日米欧の一般国民にとっては、『十分に世俗化されておらず政情・民心も不安定なイスラーム国(イラン・イラク・アフガニスタン・パキスタン・シリア・ソマリアなどを筆頭に)』は気軽に観光や留学、ビジネスなどを目的として近づける土地ではないのが現状だが、広義のイスラーム圏に関しては無視できないほどの『現時点の経済成長率+将来の人口ボーナス・市場の伸び白』を持っている。

自由主義と資本主義(市場経済)の二本柱に支えられたラショナルな近代社会にとっての『異質性(馴染めないもの)』としてイスラームは認識され、欧米人のみならず日本人にとっても『合理的・功利的(経済的)な理屈や説得』で動かすことが難しい地域・民族という印象が強かったが、イスラームという宗教規範やインシャアラーの時間遵守のいい加減さに束縛されていてもなお、イスラーム圏は年15%以上の経済の急成長を持続している驚異的な潜在力を持つエリアになっている。

世俗化されていないイスラーム国・部族では、宗教的なタブーや尊厳に迂闊に触れられないという怖さ・煩わしさは確かにあるし、酒を飲めないとか豚を食べられないとか利子を得られないとか露出の多いセクシーなファッションが受け入れられないとかいった『合理的な説得・交渉』ではどうしても崩せない絶対的な非関税障壁も少なからずある。
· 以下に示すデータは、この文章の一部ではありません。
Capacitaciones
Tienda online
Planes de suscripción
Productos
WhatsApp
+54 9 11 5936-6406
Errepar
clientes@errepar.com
しかし、現代の経済活動は先進国とされる国々においてさえ、『利益至上主義の外部にある付加価値(例えば、フェアトレードだとか児童労働の関与した製品の不買運動だとか企業の社会的貢献度を反映した購買動機だとか)』が重要になってきている側面があり、イスラームのコーランやシャリーア、慣習法だけが『特別に非合理的な非関税障壁・経済活動の障害』とは言えなくなっているという見方も強まっている。
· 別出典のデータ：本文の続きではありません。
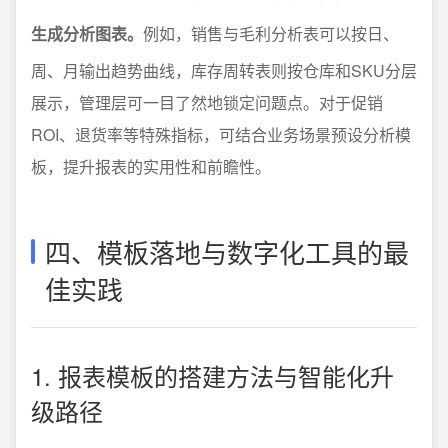
生成分析图表。
例如，销售与毛利分析表可以按日、
周、月输出趋势曲线，库存周转表则按仓库和SKU分层
展示，管理层可一目了然地锁定问题点。对于促销
ROI、退货率等特殊指标，可结合业务场景预设分析模
板，提升报表的实用性和前瞻性。
四、模板落地与数字化工具的最
佳实践
1. 报表模板的搭建方法与智能化升
级路径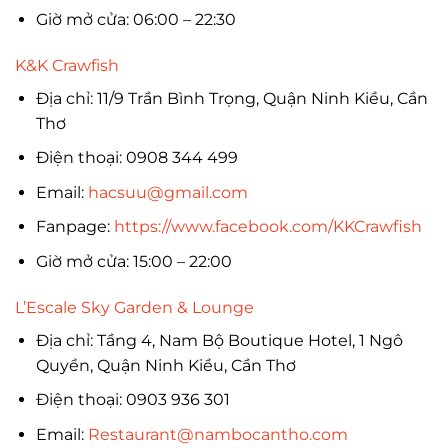
Giờ mở cửa: 06:00 – 22:30
K&K Crawfish
Địa chỉ: 11/9 Trần Bình Trọng, Quận Ninh Kiều, Cần
Thơ
Điện thoại: 0908 344 499
Email:
hacsuu@gmail.com
Fanpage:
https://www.facebook.com/KKCrawfish
Giờ mở cửa: 15:00 – 22:00
L’Escale Sky Garden & Lounge
Địa chỉ: Tầng 4, Nam Bộ Boutique Hotel, 1 Ngô
Quyền, Quận Ninh Kiều, Cần Thơ
Điện thoại: 0903 936 301
Email:
Restaurant@nambocantho.com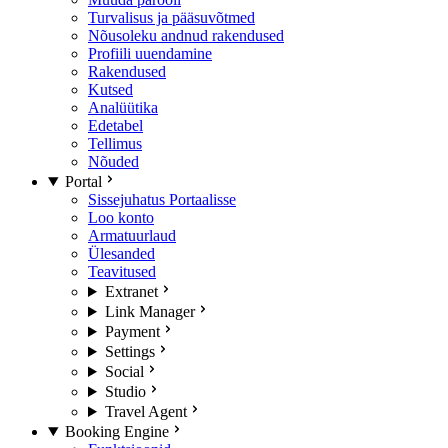
Turvalisus ja pääsuvõtmed
Nõusoleku andnud rakendused
Profiili uuendamine
Rakendused
Kutsed
Analüütika
Edetabel
Tellimus
Nõuded
Portal
Sissejuhatus Portaalisse
Loo konto
Armatuurlaud
Ülesanded
Teavitused
Extranet
Link Manager
Payment
Settings
Social
Studio
Travel Agent
Booking Engine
オーストラリアやニュージーランドを筆頭にして、『鯨肉を食べない文化・倫理感情』が白人の文化圏には根強く広がっているが、これもイスラームの豚肉禁忌と同様に合理的理由のない非関税障壁であり、食べてみて美味しいか不味いか以前(パン・豆を主食とする食生活に合いにくいことも当然あるが)に彼らは『鯨を食べること=悪』の価値判断になっている。

食品の輸出についても、ムスリムの宗教規範や伝統・慣習に合わせた製法・原料をきちんと使っているという認証制度が普及してきており、かつてのインドネシアにおける『味の素バッシング(調味料の原料に豚由来の成分を含んでいたための非難)』のような事態は起こりにくくなっている。